HP Lowers Full-Year Profit Guidance, Tariff Impact Drags on Profits, Shares Plunge 15% After Hours

N.R. Finch
Published 2026-05-27About 12 min read

Hewlett Packard released its financial results for the second quarter of the fiscal year 2025 on Wednesday, with revenue slightly exceeding expectations, but earnings per share falling short of market expectations, and a significant downward revision of the full-year profit guidance, leading to a post-market share price plunge of about 15%.

The second quarter revenue was $13.22 billion, representing a 3.3% increase year-over-year and higher than the analysts' expected $13.14 billion. However, the non-GAAP earnings per share were only $0.71, lower than the market expectation of $0.80, with tariff-related costs dragging down by about $0.12. The GAAP net profit was $406 million, a 33% decline year-over-year.

Hewlett Packard has revised its full-year non-GAAP earnings per share guidance down to a range of $3.00 to $3.30, significantly lower than Wall Street's previous expectation of $3.49. The third quarter guidance is $0.68 to $0.80, also below the analysts' expectation of $0.90. The company stated that the adjusted outlook reflects the additional costs brought by U.S. tariffs.

Tariff Impact is the Core Variable

The impact of tariffs on this quarter's performance is evident. Non-GAAP operating profit was dragged down by about 100 basis points, with the gross margin falling to 20.7%, a decrease year-over-year. The management clearly pointed out in the financial report that the quarter was affected by the "dynamic regulatory environment".

CEO Enrique Lores stated that the company has accelerated the shift of its manufacturing base from China, expanding its production capacity in Vietnam, Thailand, India, Mexico, and the United States. He expects that by the end of June, products sold to the North American market will essentially be manufactured outside of China.

Lores also stated that he expects the company to fully absorb the additional costs brought by the tariffs by the fourth quarter. However, before that, the company's profit margins will continue to be under pressure.

PC Business Shows Steady Growth, While Printing Business Remains Weak

By business segment, the personal systems department remains the main driver of growth. Revenue in this department increased by 7% year-over-year, with an 8% increase at constant currency, with commercial PC revenue increasing by 9%, benefiting from continued AI PC demand and the ongoing Windows 11 replacement cycle.

The printing business continued its downward trend. Revenue in this division decreased by 4% year-over-year, with the slowdown in demand in North America and the ongoing downturn in the Chinese market being the main reasons. The operating profit margin of the printing business is 19.5%, still significantly higher than the personal systems department.

Toner revenue decreased by 5% year-over-year, reflecting the structural contraction of printing demand from enterprise customers.

Cash Flow Under Pressure, Wall Street Lowers Expectations

Free cash flow for this quarter was negative $95 million, mainly due to the proactive increase in inventory in the previous quarter to deal with tariffs, leading to a shorter accounts payable cycle this quarter. The company has set its full-year free cash flow guidance at $2.6 billion to $3 billion.

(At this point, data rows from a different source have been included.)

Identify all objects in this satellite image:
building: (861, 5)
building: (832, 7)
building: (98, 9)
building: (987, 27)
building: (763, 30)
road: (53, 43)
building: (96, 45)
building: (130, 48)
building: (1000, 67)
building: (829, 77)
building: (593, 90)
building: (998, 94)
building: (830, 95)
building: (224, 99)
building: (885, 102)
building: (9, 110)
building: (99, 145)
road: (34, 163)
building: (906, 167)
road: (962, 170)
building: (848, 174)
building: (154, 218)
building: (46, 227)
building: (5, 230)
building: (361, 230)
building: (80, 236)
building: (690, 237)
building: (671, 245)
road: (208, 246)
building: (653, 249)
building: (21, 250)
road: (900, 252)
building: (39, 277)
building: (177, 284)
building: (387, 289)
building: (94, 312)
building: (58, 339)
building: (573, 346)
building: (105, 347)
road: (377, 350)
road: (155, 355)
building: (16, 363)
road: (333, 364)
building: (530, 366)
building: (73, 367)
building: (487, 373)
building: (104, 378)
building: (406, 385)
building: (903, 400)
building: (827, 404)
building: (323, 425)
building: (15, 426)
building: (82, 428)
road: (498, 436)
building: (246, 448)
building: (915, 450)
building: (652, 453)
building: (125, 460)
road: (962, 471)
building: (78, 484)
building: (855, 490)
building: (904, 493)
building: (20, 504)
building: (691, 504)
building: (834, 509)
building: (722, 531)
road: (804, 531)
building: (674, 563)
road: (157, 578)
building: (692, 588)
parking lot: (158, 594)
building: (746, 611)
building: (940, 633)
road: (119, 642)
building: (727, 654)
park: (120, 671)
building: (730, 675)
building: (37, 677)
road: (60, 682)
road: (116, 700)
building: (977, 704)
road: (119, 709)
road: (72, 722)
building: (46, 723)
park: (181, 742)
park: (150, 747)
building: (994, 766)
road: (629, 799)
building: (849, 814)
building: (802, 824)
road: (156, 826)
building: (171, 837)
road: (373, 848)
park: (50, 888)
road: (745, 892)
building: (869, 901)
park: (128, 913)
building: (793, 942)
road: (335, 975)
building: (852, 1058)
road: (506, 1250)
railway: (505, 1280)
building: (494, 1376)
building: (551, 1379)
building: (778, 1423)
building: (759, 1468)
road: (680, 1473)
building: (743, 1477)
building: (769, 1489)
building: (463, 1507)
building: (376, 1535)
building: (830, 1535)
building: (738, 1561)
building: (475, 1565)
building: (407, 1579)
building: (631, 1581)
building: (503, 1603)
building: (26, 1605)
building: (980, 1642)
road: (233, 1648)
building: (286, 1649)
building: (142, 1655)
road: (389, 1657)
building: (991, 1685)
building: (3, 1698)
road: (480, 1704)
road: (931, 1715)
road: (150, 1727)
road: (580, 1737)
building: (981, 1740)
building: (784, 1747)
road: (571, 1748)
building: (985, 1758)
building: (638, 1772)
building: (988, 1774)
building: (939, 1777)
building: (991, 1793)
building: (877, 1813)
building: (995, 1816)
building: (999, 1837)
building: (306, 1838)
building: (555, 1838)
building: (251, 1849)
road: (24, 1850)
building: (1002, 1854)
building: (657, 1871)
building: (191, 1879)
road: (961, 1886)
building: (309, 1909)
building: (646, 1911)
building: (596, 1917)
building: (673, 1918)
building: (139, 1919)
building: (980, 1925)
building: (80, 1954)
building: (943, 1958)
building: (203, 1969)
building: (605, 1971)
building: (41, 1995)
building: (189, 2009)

Bank of America降低了 its third quarter forecast after the financial report and said it would adopt a more conservative stance on the full-year outlook, positioning its model forecasts at the lower end of the guidance range, that is, about $3.06 per share, citing tariff uncertainties, rising costs of production line migration, and a slowdown in PC replacement growth.

Hewlett Packard returned about $400 million to shareholders this quarter, including dividends and repurchases. However, due to debt refinancing leading to a temporary leverage ratio exceeding the target range, the repurchase size was limited to merely offsetting the dilution of equity incentives.

Content is for reference only, not financial advice.